Wow, I'm impressed  You guys come up with so many creative ways of fitting your packs. That's very motivating. I think I'll go for a metal structure to strengthen the area between the frame parts and design an aluminium case to hold the batteries within the frame. The these bits have been clearly identified and I think I'm comfy about the final layout.


----------



## dtbaker (Jan 5, 2008)

steel edges, or thicker AL edges are a good idea.... but I used PLASTIC liner as it is non-conductive, and better insulator from the cold during winter. The polypropylene is acid-proof, and pretty easy to 'heat weld' together. I idea of conductive shell around all the batteries made me nervous. Lots of people use marine grade plywood too.


----------



## EV480lution (Oct 4, 2010)

I concur with the non-conductive bit. That's why I thought applying an insulator by spraying a few layers of Plastidip inside the box.
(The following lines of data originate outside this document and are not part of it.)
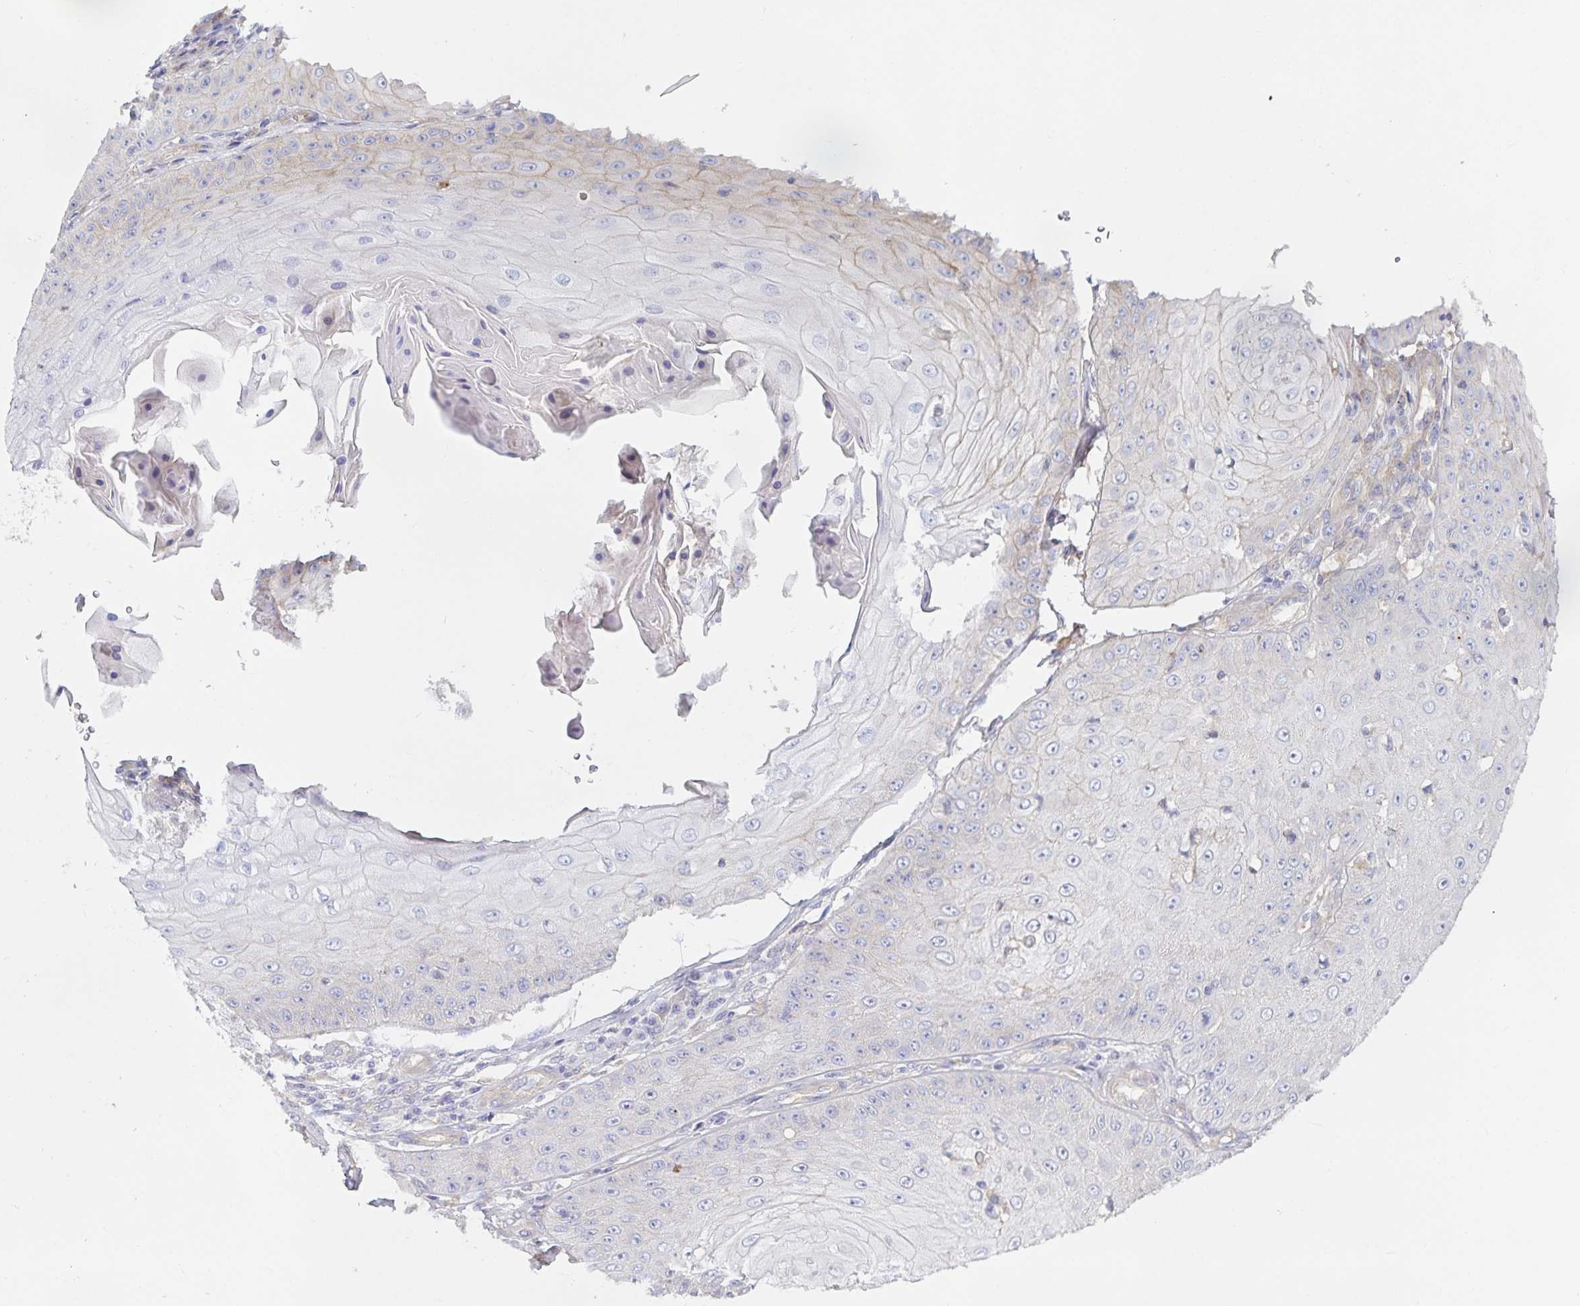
{"staining": {"intensity": "negative", "quantity": "none", "location": "none"}, "tissue": "skin cancer", "cell_type": "Tumor cells", "image_type": "cancer", "snomed": [{"axis": "morphology", "description": "Squamous cell carcinoma, NOS"}, {"axis": "topography", "description": "Skin"}], "caption": "High power microscopy image of an immunohistochemistry (IHC) histopathology image of skin cancer (squamous cell carcinoma), revealing no significant positivity in tumor cells. (DAB immunohistochemistry, high magnification).", "gene": "METTL22", "patient": {"sex": "male", "age": 70}}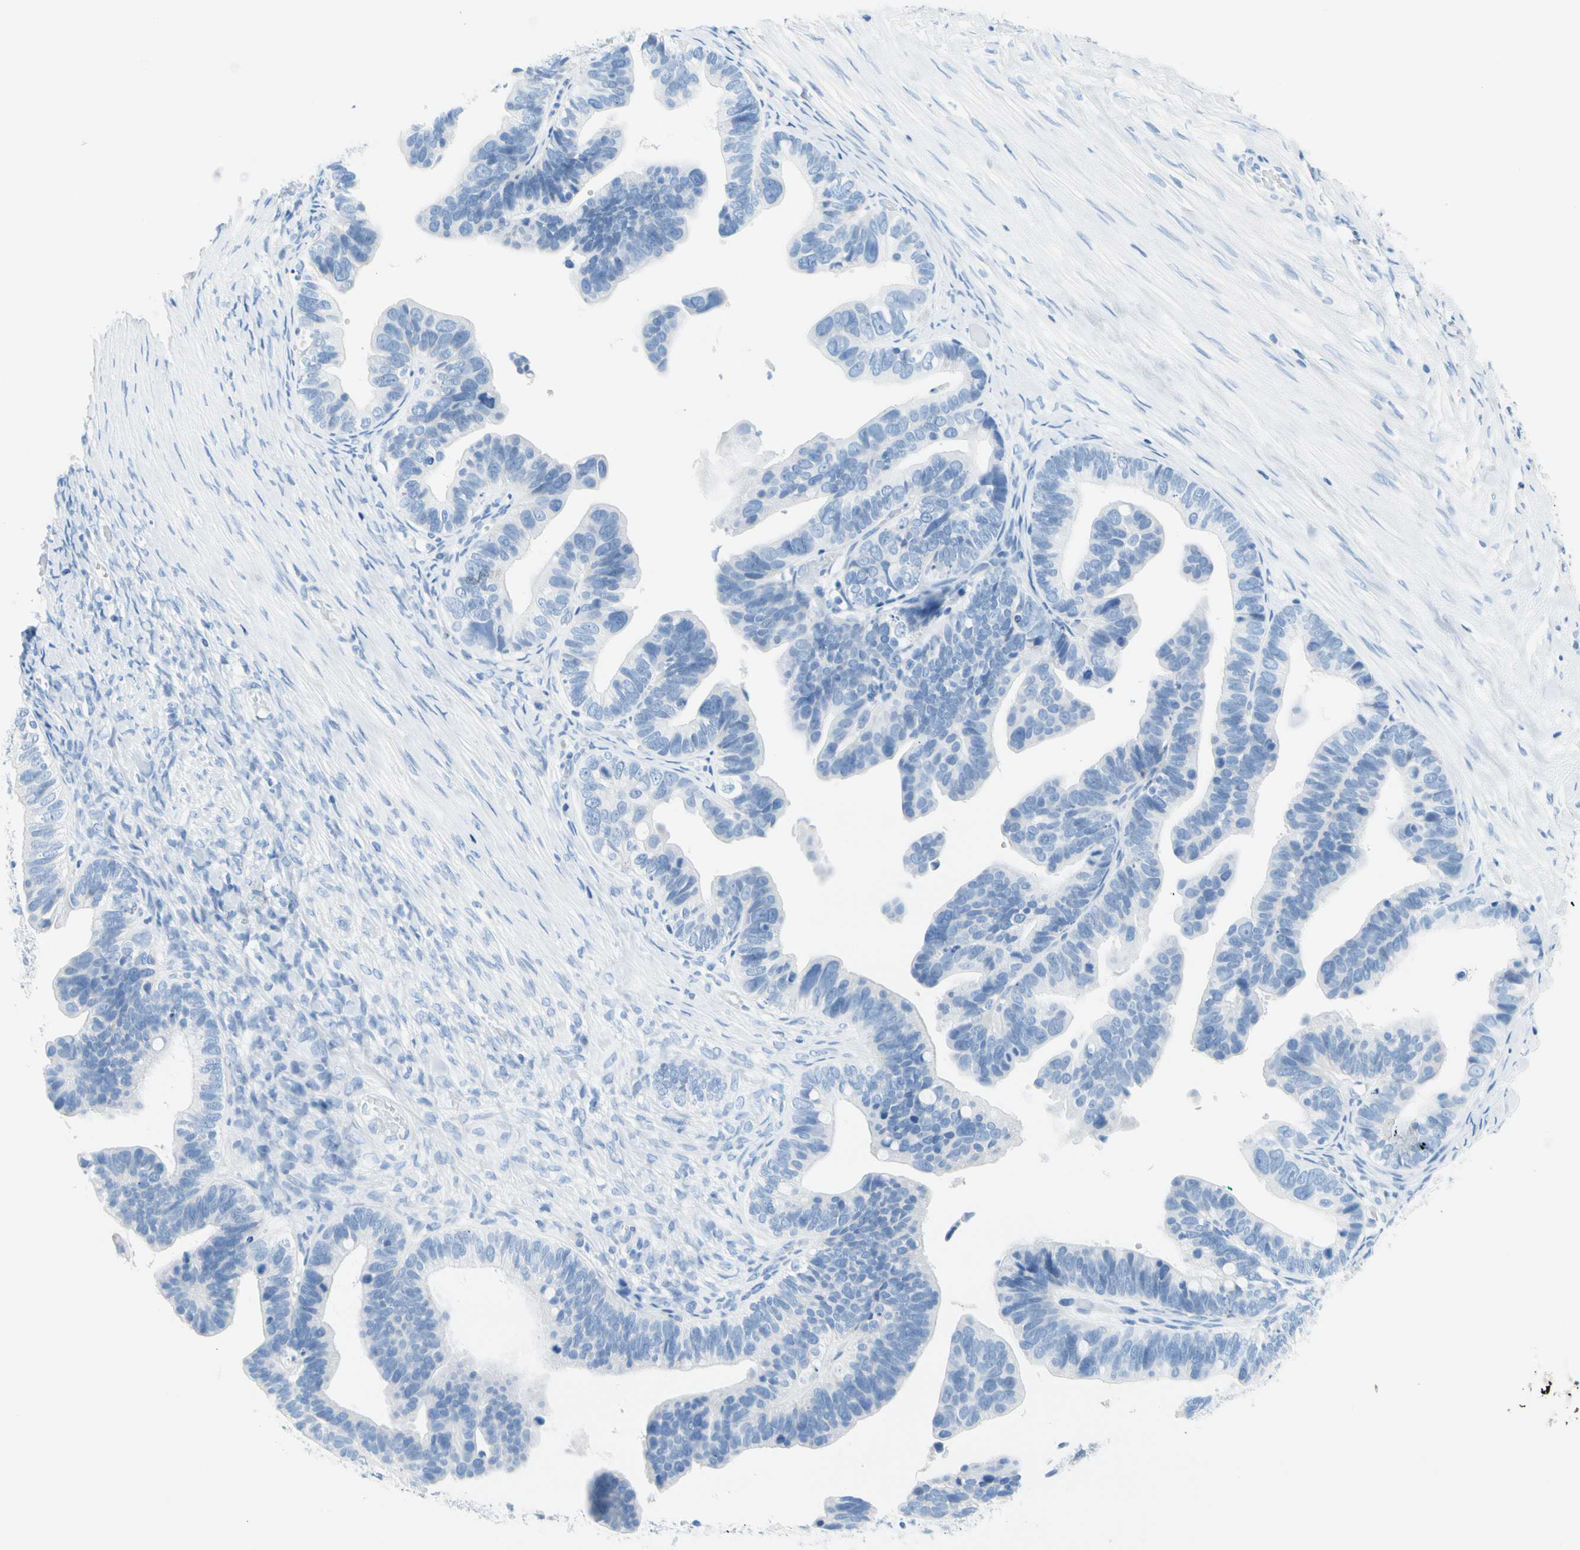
{"staining": {"intensity": "negative", "quantity": "none", "location": "none"}, "tissue": "ovarian cancer", "cell_type": "Tumor cells", "image_type": "cancer", "snomed": [{"axis": "morphology", "description": "Cystadenocarcinoma, serous, NOS"}, {"axis": "topography", "description": "Ovary"}], "caption": "Tumor cells are negative for protein expression in human ovarian serous cystadenocarcinoma. (IHC, brightfield microscopy, high magnification).", "gene": "CEL", "patient": {"sex": "female", "age": 56}}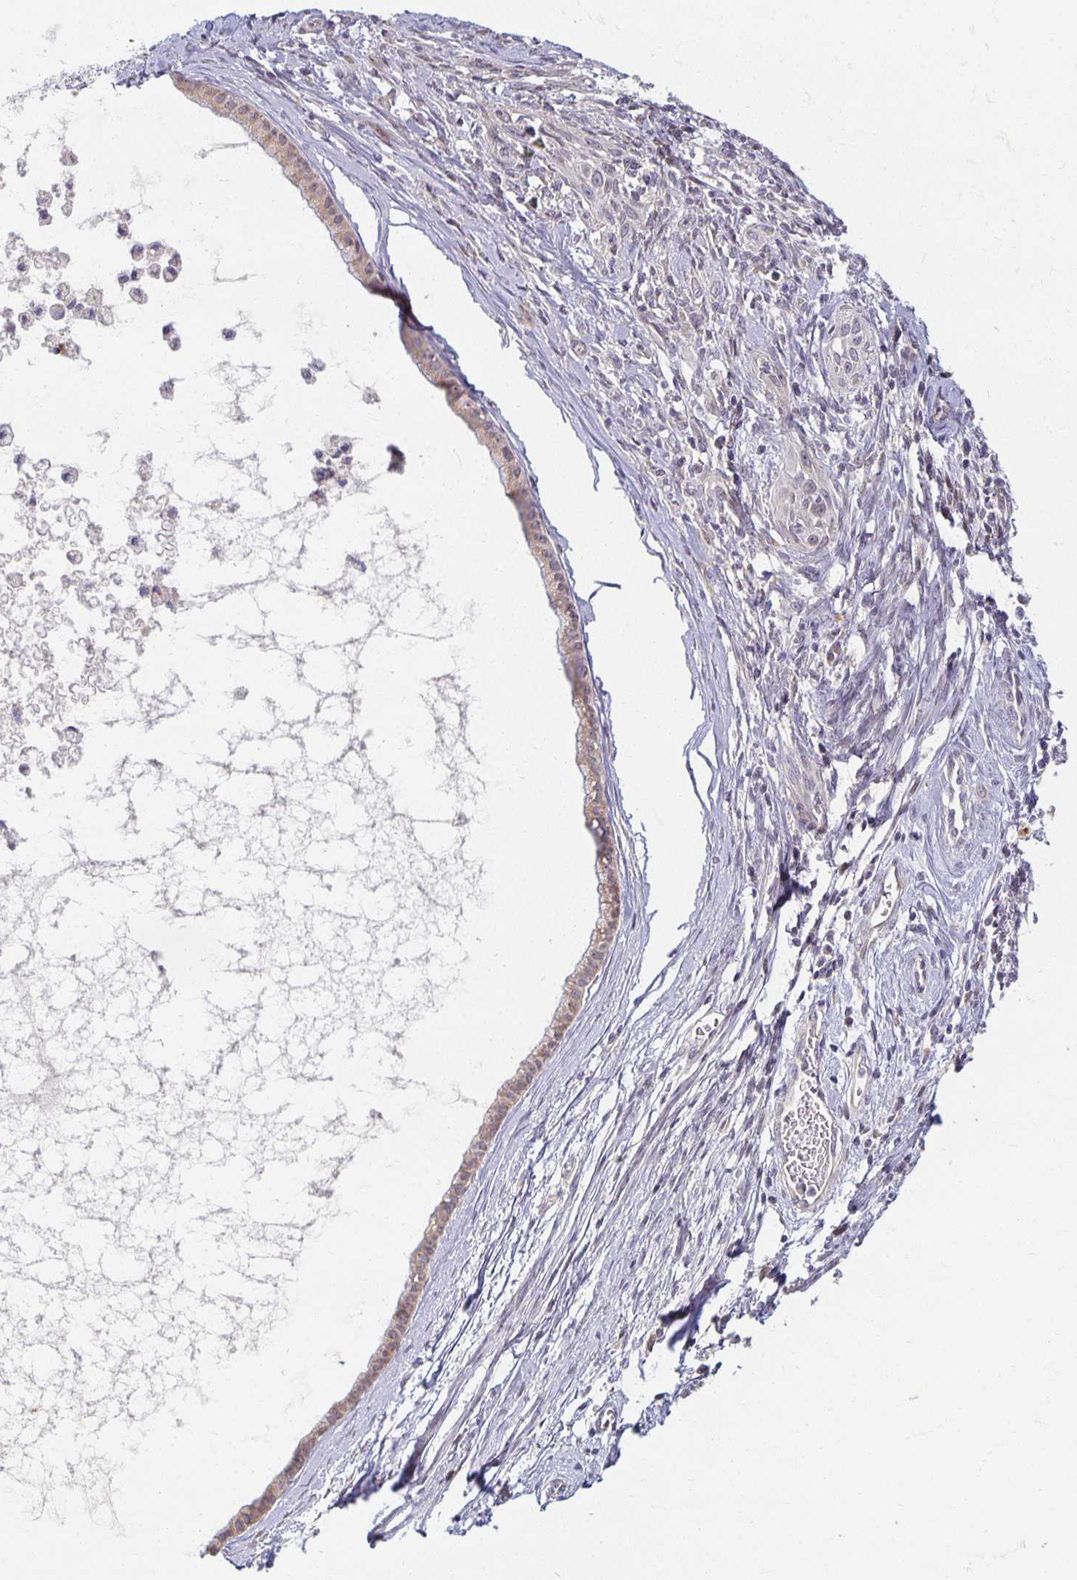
{"staining": {"intensity": "weak", "quantity": "25%-75%", "location": "nuclear"}, "tissue": "cervical cancer", "cell_type": "Tumor cells", "image_type": "cancer", "snomed": [{"axis": "morphology", "description": "Squamous cell carcinoma, NOS"}, {"axis": "topography", "description": "Cervix"}], "caption": "Protein staining shows weak nuclear expression in about 25%-75% of tumor cells in cervical squamous cell carcinoma.", "gene": "EHF", "patient": {"sex": "female", "age": 51}}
I think it should do the trick.


----------



## peggus (Feb 18, 2008)

Or lay down a layer or two of fiberglass cloth and paint it with epoxy, it makes for a much more durable insulating layer.



EV480lution said:


> I concur with the non-conductive bit. That's why I thought applying an insulator by spraying a few layers of Plastidip inside the box. I think it should do the trick.


----------



## EV480lution (Oct 4, 2010)

Noted. Thanks for the tip


----------